Si racconta il Maestro del Talarico Karate Team di Torino, dojo fondato da lui stesso, che oggi vanta una infinità di atleti iscritti e numerose medaglie internazionali vinte. Tutte frutto della sua esperienza come atleta. Nell’anno in cui la World Karate Federation festeggia il suo Cinquantenario, prosegue il viaggio de Il Faro on line tra i grandi campioni, che hanno fatto la storia della disciplina. Gennaro ha fatto parte di quegli anni della Federazione Mondiale. Classe 1965, sin da ragazzino la passione per il karate lo ha preso per mano e portato lontano. Nel 1986 fu contattato dall’ex direttore tecnico del settore karate delle Fiamme Gialle, Claudio Culasso, che lo portò in squadra.
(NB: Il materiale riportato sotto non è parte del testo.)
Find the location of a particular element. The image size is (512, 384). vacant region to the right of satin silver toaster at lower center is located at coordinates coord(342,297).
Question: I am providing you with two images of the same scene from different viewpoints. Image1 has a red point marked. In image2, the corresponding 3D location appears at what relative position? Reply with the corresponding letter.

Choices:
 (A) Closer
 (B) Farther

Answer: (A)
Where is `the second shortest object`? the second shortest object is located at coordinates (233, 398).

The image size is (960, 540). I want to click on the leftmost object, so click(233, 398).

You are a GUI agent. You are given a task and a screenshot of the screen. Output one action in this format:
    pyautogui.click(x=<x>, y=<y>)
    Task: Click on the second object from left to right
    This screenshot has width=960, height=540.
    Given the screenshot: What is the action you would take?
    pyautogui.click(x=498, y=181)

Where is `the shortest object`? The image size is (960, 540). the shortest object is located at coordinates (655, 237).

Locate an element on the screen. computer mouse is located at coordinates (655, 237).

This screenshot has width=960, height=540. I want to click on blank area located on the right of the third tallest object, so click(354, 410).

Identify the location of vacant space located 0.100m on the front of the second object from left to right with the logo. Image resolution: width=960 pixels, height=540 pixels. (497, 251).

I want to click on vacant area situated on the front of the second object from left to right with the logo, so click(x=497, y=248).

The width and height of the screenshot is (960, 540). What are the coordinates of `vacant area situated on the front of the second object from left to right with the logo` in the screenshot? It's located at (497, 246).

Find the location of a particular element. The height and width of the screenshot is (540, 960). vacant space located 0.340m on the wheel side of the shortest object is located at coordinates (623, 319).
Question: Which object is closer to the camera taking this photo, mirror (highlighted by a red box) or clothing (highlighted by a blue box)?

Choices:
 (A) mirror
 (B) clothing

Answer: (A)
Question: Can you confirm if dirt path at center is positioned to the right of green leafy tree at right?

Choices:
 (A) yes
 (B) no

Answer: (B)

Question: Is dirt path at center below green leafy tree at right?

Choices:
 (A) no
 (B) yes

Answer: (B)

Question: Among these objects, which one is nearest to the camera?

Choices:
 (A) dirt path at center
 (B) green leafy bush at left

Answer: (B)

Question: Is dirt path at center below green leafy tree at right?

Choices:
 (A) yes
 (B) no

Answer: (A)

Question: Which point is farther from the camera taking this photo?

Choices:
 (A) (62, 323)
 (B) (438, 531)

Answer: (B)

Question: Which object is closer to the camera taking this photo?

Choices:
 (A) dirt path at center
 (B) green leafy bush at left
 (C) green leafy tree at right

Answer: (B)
Un’appartenenza che lui sente ancora vivissima oggi. Una seconda pelle. Il sangue che scorre nelle vene, il respiro a pieni polmoni. La gioia più grande della sua vita. Un mare di ricordi in mente, che non riuscirebbe a far uscire neanche se volesse. In questo modo descrive il suo amore per le Fiamme Gialle.
Quasi 20 anni di passione con la squadra della Guardia di Finanza. E capitano, sempre. Quel riconoscimento confermatogli da Culasso, durante il Karate Fiamme Gialle Day del 2016 a Castel Porziano, lo ha commosso. Ancora lì, a distanza di anni e con tanti atleti, che prima e dopo di lui, avevano vestito quei colori, Talarico ha aperto l’allenamento da capitano, con il saluto al tatami, ai maestri (di fronte a lui Claudio Culasso e Massimo Di Luigi) e insieme ai compagni, accanto. E’ un ricordo indelebile per lui. E conserva le foto gelosamente, sfogliando l’album dei ricordi, facendo riaffiorare momenti, esperienze e medaglie.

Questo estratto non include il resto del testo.